EXERCISE OBJECTIVE: Each line of the records below that contains "Arclength" needs to be copied.

Saved data entries:
- - -
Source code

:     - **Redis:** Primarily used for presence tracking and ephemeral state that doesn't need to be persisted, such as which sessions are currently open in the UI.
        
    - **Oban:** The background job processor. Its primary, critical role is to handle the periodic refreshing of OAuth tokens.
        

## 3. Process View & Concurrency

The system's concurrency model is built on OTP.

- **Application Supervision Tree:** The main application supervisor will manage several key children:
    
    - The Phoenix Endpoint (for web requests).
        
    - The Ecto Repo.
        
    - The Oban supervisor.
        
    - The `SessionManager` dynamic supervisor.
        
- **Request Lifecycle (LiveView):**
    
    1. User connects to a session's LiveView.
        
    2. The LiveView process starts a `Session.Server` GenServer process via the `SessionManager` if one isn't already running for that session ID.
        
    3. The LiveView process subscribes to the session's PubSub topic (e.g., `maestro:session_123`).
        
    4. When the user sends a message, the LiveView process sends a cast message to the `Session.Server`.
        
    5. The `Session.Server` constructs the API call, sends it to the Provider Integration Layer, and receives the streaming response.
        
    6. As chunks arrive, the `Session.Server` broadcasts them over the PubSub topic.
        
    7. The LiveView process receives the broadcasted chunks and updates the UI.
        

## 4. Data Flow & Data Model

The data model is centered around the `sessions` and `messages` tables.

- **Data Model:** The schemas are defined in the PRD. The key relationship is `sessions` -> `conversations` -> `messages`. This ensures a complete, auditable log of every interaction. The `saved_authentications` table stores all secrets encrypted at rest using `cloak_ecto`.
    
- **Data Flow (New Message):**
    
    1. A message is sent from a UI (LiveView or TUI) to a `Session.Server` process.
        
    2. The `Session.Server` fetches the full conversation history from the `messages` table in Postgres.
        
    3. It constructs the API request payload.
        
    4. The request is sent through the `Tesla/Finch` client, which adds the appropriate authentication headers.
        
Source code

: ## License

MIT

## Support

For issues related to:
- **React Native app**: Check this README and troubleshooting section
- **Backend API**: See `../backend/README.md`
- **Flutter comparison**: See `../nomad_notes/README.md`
- - -
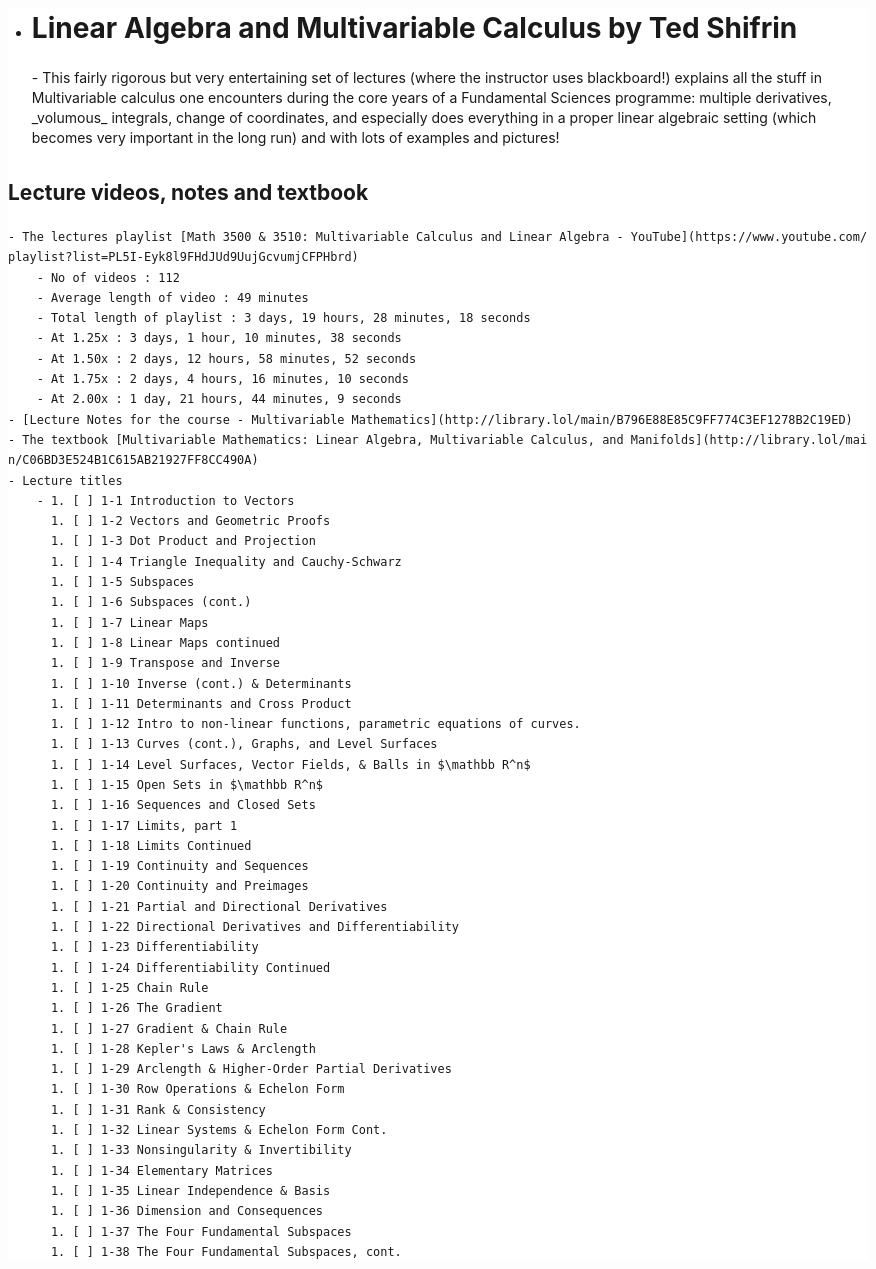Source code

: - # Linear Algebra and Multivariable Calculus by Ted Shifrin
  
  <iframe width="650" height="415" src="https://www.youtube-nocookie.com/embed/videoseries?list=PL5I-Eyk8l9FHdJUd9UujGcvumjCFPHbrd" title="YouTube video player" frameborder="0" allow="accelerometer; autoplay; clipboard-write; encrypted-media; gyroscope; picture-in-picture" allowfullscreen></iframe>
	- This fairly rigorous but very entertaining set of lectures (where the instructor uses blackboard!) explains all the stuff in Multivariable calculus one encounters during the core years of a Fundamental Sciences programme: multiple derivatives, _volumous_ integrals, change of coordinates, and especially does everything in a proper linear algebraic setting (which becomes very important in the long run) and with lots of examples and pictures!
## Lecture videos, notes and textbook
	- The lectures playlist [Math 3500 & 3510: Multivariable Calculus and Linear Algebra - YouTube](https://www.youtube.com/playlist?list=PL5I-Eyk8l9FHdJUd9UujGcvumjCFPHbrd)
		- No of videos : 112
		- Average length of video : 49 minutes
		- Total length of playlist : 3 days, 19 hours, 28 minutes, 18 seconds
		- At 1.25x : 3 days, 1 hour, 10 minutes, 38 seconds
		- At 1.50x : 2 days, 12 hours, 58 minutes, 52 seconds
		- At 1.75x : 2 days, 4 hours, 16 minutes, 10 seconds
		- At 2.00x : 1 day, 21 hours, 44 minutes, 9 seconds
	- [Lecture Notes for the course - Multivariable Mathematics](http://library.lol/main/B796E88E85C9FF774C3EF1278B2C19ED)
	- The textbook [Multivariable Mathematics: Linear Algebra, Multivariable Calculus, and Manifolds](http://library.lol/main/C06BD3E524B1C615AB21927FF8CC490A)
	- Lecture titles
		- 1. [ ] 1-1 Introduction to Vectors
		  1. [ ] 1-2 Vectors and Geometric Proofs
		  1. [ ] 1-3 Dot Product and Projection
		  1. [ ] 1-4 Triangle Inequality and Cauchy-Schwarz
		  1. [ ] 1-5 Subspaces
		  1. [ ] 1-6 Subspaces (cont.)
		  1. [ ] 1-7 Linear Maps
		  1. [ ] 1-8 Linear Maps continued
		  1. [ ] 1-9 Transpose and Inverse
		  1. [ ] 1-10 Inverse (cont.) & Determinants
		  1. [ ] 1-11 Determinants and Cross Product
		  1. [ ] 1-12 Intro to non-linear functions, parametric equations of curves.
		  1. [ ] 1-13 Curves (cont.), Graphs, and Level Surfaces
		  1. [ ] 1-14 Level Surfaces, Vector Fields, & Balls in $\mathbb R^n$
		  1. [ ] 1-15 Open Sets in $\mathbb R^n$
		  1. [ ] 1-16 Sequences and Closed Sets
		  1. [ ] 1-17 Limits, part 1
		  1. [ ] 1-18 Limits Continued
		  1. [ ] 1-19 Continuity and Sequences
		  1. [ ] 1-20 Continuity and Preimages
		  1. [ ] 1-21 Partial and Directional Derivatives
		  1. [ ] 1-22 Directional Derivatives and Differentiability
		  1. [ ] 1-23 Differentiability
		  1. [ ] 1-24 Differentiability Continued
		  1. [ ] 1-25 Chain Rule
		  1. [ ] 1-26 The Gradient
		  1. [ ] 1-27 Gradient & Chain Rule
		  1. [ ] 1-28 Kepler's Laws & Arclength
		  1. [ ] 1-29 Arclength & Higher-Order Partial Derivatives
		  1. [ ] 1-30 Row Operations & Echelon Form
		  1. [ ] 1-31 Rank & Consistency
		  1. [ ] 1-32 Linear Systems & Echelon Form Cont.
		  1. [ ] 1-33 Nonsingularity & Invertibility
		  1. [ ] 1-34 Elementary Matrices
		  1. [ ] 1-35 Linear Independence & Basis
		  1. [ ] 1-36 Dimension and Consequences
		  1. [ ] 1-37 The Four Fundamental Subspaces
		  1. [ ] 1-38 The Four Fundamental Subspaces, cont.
- - -
ANSWER FOR THIS EXERCISE:
		  1. [ ] 1-28 Kepler's Laws & Arclength
		  1. [ ] 1-29 Arclength & Higher-Order Partial Derivatives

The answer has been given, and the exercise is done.